If you want to know something about him, if you want to know what was his style, the most outstanding characteristic of his strong personality, take a Bible, open it at the Gospel of St. Luke and read:
"There was once a man who was going down from Jerusalem to Jericho and fell into the hands of brigands. [...] a Samaritan who was travelling that way came upon him and when he saw him, his heart was filled with compassion. He went over to him, poured oil and wine on his wounds and bandaged them. He then lifted him on to his own mount, carried him to the inn and looked after him"
This man, that Good Samaritan of the Gospel is the most faithful and fitting portrait that can be made of Benedict Menni.
He was born in Milan (Italy) on 11th March 1841, son of Luis Menni and Luisa Figini, the 5th of 15 children.

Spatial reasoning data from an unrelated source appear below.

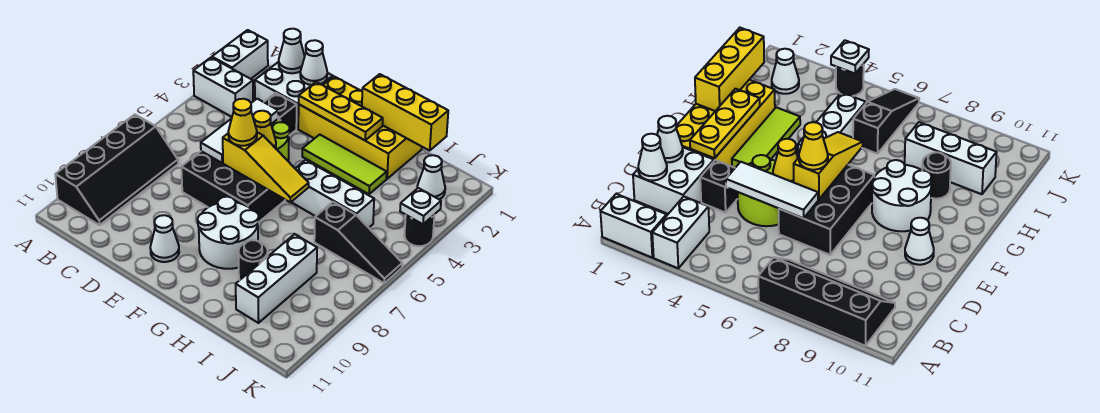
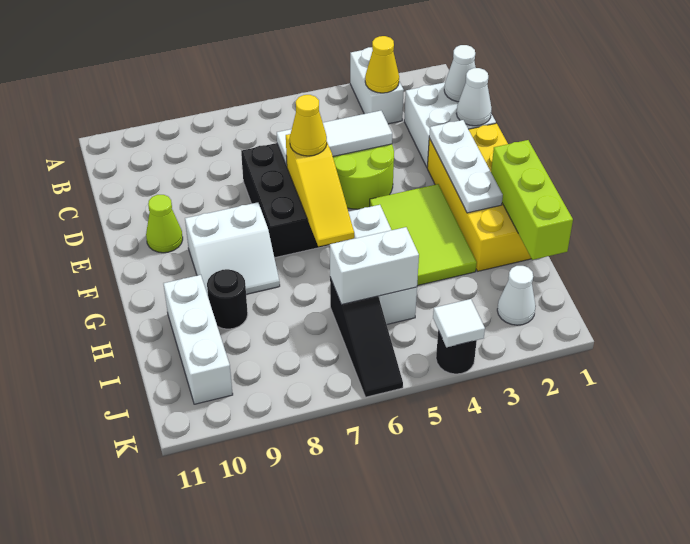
white brick A1:A2 level 1 -> white brick I5:I6 level 2
black slope A7:B10 level 1 top A -> none
black brick D3 level 1 -> none
yellow plate E2:G2 level 2 -> white plate E2:G2 level 2
yellow cone E5 level 2 -> yellow cone B3 level 2
white cone E10 level 1 -> lime cone E10 level 1
lime tile F3:H3 level 1 -> lime tile F3:H4 level 1
white round brick F8:G9 level 1 -> white slope F8:G9 level 1 top F
yellow brick G1:I1 level 2 -> lime brick G1:I1 level 2
white brick I8:I10 level 1 -> white brick H10:J10 level 1
white plate K4 level 2 -> white tile K4 level 2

Together with the family background, which affects the life of every person, four events intervened in his decision to become a Brother of St. John of God:
He entered the Hospitaller Order of St. John of God in 1860 and changed his baptismal name of Angel Hercules to Benedict.
He studied philosophy and theology first in the Seminary of Lodi and then in the Roman College (Gregorian Pontifical University of Rome). He was ordained priest in 1866.

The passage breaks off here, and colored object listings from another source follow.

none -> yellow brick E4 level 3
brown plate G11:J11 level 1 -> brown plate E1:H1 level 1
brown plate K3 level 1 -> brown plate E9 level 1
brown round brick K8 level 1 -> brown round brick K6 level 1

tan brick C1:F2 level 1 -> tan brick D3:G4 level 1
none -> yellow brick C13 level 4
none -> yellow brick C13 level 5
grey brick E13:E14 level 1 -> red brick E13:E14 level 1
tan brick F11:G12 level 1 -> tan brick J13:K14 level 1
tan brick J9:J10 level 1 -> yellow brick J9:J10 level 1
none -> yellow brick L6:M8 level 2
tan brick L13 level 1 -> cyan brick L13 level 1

Pius IX entrusted him with the complex mission of restoring the extinct Hospitaller Order in Spain, a task that he began in 1867.
After the restoration of the Order in Spain, there followed at the end of the XIX century the restoration of the Order in Portugal, and at the beginning of the XX century, in Mexico.
On 31st May 1881 he founded the Congregation of Sisters Hospitallers of the Sacred Heart of Jesus.
He was a man of inexhaustible charity with exceptional gifts of government. By the time of his death in Dinan (France) in 1914, he had created 22 large centres: homes for needy people, general hospitals, and psychiatric hospitals. His remains are in the Mother House in Ciempozuelos (Spain).
On 23 June 1985 he was declared blessed by Pope John Paul II, and on 21 November 1999 he canonized him. The Church acknowledges his holiness, which he lived to an extraordinary degree.